Feb 6 10:46:18 server4 kernel: [ 0.000000] signal: max sigframe size: 3376
Feb 6 10:46:18 server4 kernel: [ 0.000000] BIOS-provided physical RAM map:
Feb 6 10:46:18 server4 kernel: [ 0.000000] BIOS-e820: [mem 0x0000000000000000-0x000000000009ebff] usable
Feb 6 10:46:18 server4 kernel: [ 0.000000] BIOS-e820: [mem 0x000000000009ec00-0x000000000009ffff] reserved
Feb 6 10:46:18 server4 kernel: [ 0.000000] BIOS-e820: [mem 0x00000000000e0000-0x00000000000fffff] reserved
Feb 6 10:46:18 server4 kernel: [ 0.000000] BIOS-e820: [mem 0x0000000000100000-0x0000000009bfefff] usable
Feb 6 10:46:18 server4 kernel: [ 0.000000] BIOS-e820: [mem 0x0000000009bff000-0x0000000009ffffff] reserved
Feb 6 10:46:18 server4 kernel: [ 0.000000] BIOS-e820: [mem 0x000000000a000000-0x000000000a1fffff] usable
Everything works as expected, until it doesn't.
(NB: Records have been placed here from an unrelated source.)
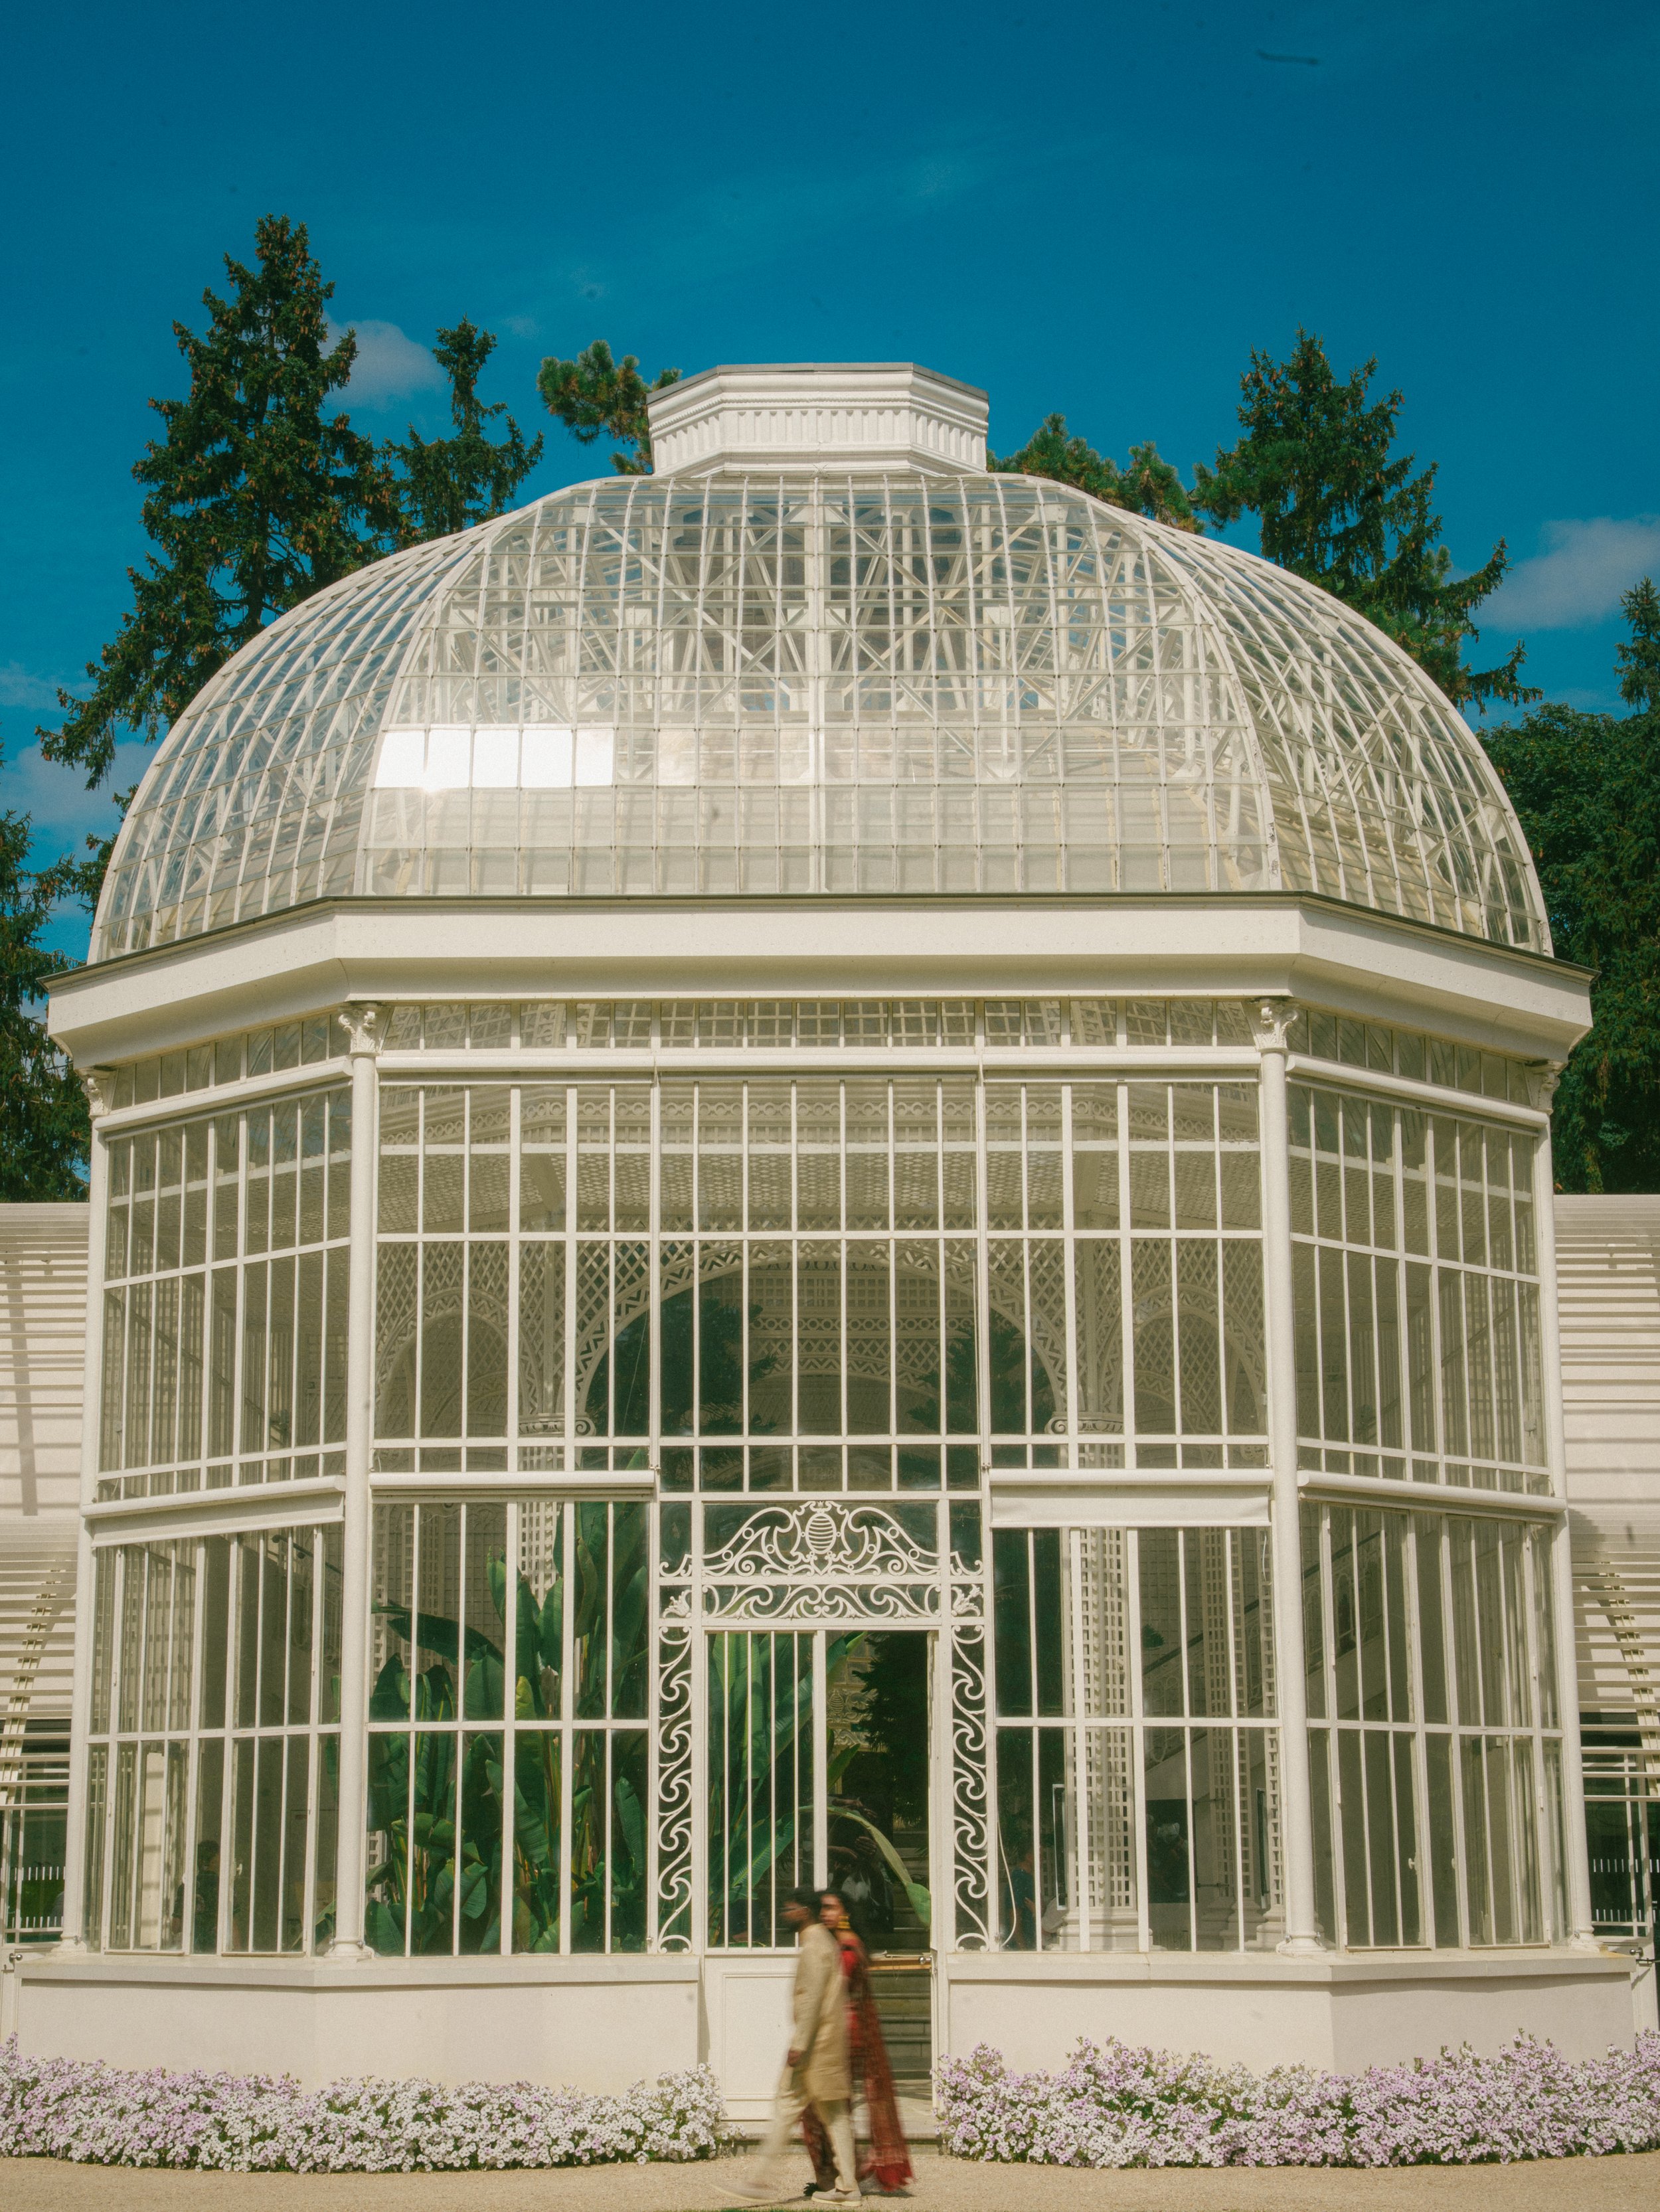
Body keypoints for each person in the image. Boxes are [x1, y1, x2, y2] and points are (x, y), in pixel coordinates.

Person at [737, 1888, 859, 2205]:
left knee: (788, 2107)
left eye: (789, 1909)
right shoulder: (821, 1941)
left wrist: (799, 2044)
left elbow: (812, 2000)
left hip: (814, 2048)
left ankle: (758, 2181)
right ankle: (848, 2187)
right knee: (834, 2116)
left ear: (804, 1911)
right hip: (824, 2045)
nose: (785, 1914)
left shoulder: (815, 1945)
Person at [801, 1890, 914, 2197]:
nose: (825, 1914)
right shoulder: (841, 1943)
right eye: (822, 1909)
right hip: (842, 2032)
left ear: (845, 1912)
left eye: (831, 1908)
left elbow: (833, 1990)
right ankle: (840, 2176)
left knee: (828, 2107)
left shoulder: (848, 1947)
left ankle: (842, 2179)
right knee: (829, 2108)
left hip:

Server goes down for two minutes and than just re-appears booting the system.
NVMe disks are looking perfectly fine:
smartctl -A /dev/nvme0n1
smartctl 7.2 2020-12-30 r5155 [x86_64-linux-5.15.0-58-generic] (local build)
Copyright (C) 2002-20, Bruce Allen, Christian Franke, www.smartmontools.org
=== START OF SMART DATA SECTION ===
SMART/Health Information (NVMe Log 0x02)
Critical Warning: 0x00
Temperature: 40 Celsius
Available Spare: 100%
Available Spare Threshold: 10%
Percentage Used: 0%
Data Units Read: 55,954,348 [28.6 TB]
Data Units Written: 76,540,527 [39.1 TB]
Host Read Commands: 993,043,774
Host Write Commands: 1,875,329,624
Controller Busy Time: 1,396
Power Cycles: 5
Power On Hours: 4,902
Unsafe Shutdowns: 0
Media and Data Integrity Errors: 0
Error Information Log Entries: 0
Warning Comp. Temperature Time: 0
Critical Comp. Temperature Time: 0
Temperature Sensor 1: 40 Celsius
Temperature Sensor 2: 49 Celsius
I also did memtest which yielded in no issues.
From software standpoint, there is nothing special running there: PostgreSQL, node exporter - and that's basically it.
I contacted Hetzner with this problem and they even replaced all the hardware - but problem persists, which makes me think it is likely to be software (doubt power surges).
Any direction I can dig this problem further?